(INPUT RECORDS Opens)
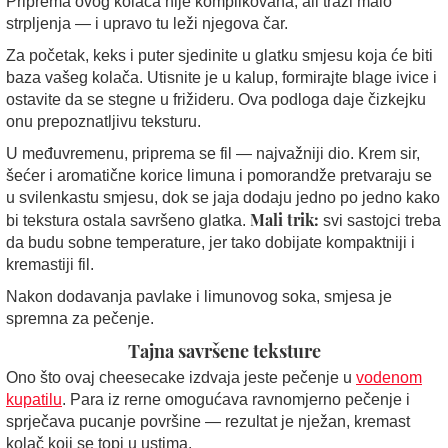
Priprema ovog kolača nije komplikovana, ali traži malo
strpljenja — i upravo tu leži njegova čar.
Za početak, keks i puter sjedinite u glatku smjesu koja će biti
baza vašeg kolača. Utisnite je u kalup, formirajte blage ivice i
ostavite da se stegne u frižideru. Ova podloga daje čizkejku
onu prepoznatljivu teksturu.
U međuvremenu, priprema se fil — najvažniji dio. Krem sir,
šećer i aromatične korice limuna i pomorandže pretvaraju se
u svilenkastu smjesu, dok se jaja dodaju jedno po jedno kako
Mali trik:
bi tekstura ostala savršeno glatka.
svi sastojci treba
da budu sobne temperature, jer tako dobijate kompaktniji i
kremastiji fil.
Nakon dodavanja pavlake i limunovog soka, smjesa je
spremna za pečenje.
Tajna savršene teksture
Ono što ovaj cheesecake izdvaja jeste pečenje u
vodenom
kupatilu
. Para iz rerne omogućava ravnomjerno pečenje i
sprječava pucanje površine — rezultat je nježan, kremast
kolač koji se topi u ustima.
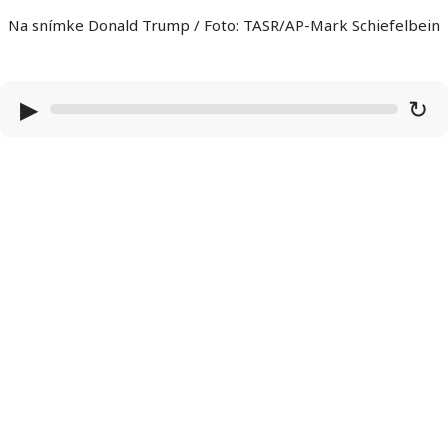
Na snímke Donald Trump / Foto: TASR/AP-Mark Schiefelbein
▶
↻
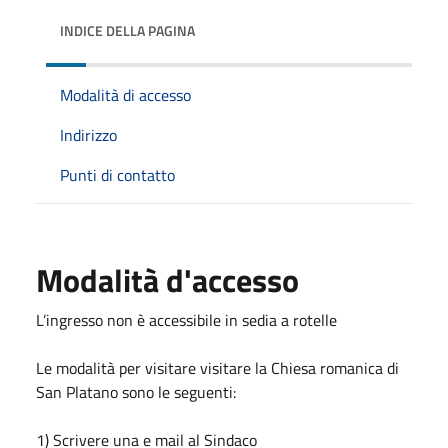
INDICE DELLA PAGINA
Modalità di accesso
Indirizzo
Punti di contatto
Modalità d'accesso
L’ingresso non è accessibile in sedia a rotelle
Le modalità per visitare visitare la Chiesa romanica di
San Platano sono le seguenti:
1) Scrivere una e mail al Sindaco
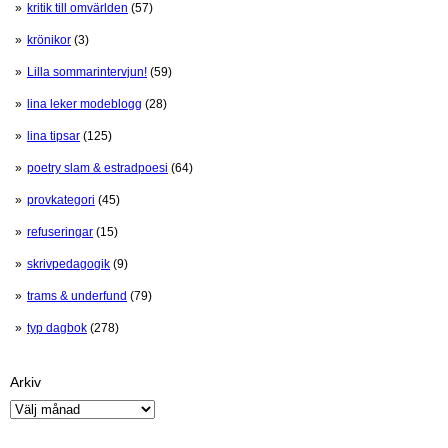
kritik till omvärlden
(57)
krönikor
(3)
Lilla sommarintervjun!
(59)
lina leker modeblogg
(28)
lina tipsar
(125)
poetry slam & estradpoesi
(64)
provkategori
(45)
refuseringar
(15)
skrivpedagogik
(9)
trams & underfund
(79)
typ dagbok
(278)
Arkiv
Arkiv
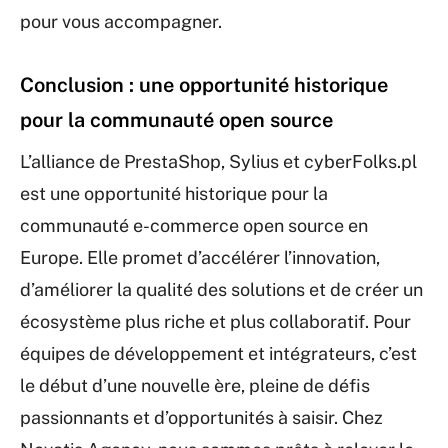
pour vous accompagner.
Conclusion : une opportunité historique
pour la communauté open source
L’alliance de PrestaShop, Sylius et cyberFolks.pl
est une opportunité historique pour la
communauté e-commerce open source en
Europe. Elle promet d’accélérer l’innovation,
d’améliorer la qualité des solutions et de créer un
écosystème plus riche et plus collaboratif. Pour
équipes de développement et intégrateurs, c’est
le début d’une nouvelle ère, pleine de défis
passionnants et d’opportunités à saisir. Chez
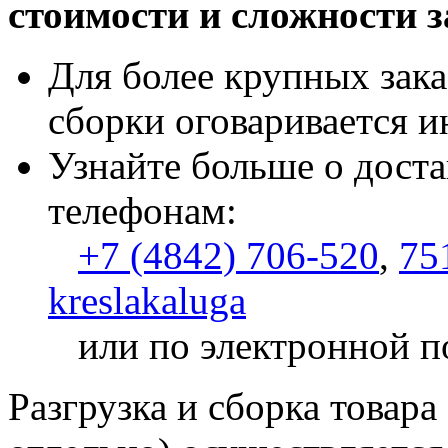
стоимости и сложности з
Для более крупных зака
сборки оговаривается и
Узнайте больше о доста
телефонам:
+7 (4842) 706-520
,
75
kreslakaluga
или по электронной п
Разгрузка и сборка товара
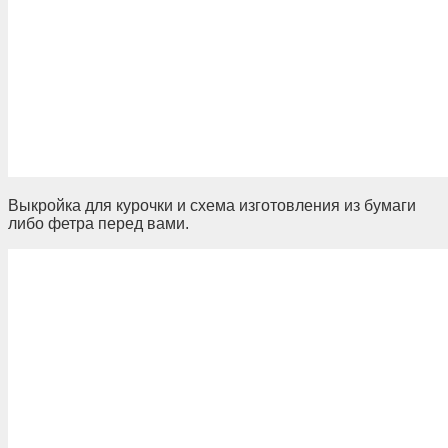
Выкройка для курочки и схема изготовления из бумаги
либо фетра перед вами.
(INPUT RECORDS Closes)
(INPUT RECORDS Opens)
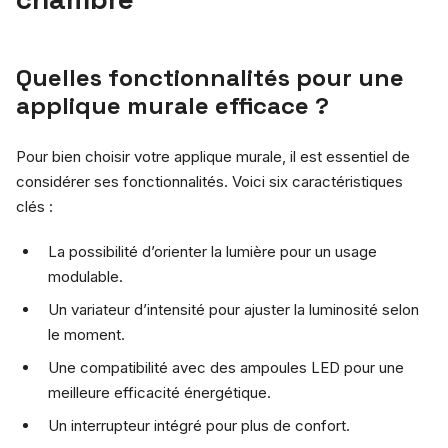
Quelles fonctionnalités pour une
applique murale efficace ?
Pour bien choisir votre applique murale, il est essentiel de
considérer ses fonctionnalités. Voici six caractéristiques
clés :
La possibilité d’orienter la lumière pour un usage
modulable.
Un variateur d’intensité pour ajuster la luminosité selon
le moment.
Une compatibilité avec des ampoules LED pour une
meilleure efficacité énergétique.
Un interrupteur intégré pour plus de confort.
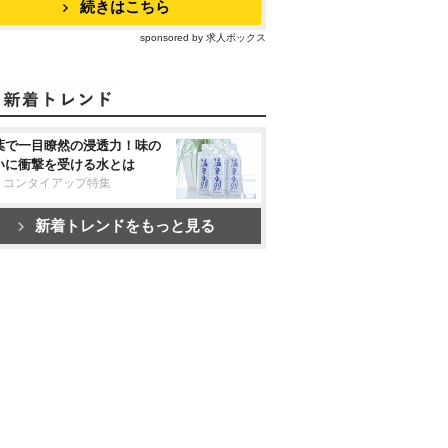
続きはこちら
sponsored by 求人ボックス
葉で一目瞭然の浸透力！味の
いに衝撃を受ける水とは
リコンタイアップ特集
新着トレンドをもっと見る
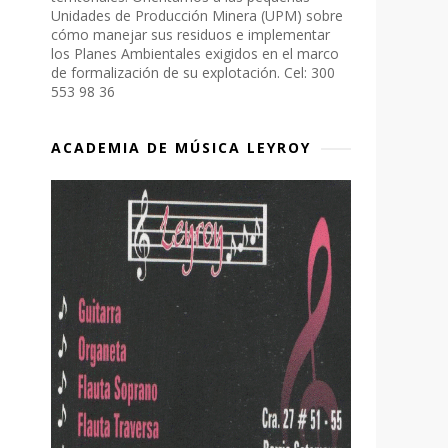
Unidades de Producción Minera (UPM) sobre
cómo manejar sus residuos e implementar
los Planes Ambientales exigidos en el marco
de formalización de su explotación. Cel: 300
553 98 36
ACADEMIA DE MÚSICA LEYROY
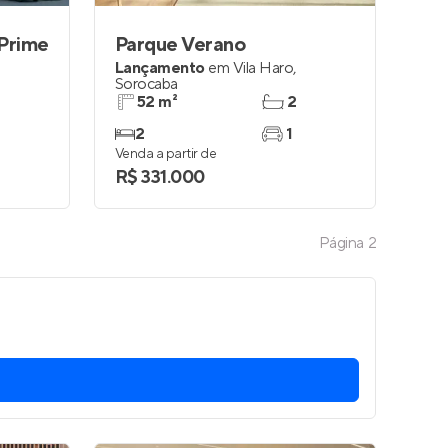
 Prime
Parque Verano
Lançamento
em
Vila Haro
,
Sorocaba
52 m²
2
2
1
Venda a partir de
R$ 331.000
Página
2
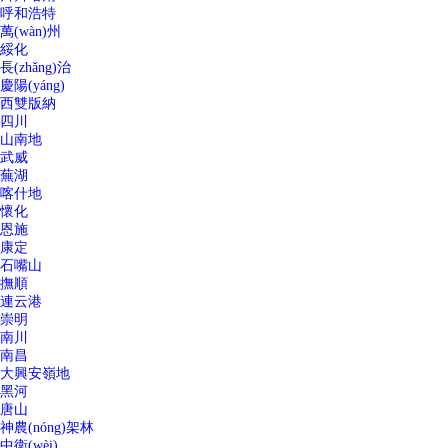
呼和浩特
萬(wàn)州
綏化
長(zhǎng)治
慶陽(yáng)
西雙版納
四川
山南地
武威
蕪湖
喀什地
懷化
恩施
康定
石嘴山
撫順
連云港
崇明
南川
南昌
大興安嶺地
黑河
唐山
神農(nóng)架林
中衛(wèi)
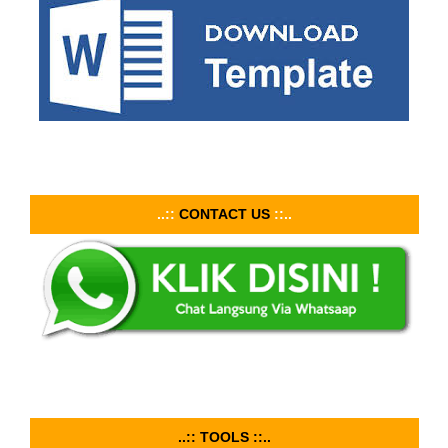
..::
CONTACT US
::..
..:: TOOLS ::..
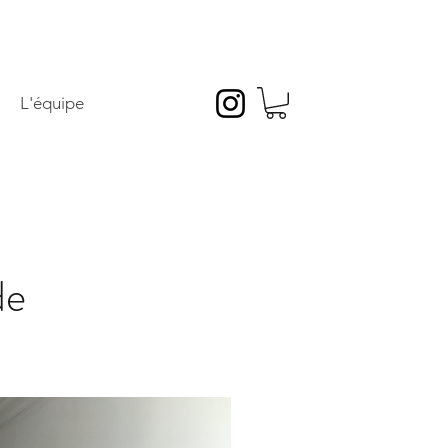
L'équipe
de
(INPUT RECORDS Closes)
WHAT THE TASK REQUIRES: Edit the material starting at the line containing "Priprema ovog kolača" and ending at the line containing "baza vašeg kolača.". Replace "puter" with "maslac", leave every other word unchanged, and give only those lines.

COMPLETED EXERCISE:
Priprema ovog kolača nije komplikovana, ali traži malo
strpljenja — i upravo tu leži njegova čar.
Za početak, keks i maslac sjedinite u glatku smjesu koja će biti
baza vašeg kolača. Utisnite je u kalup, formirajte blage ivice i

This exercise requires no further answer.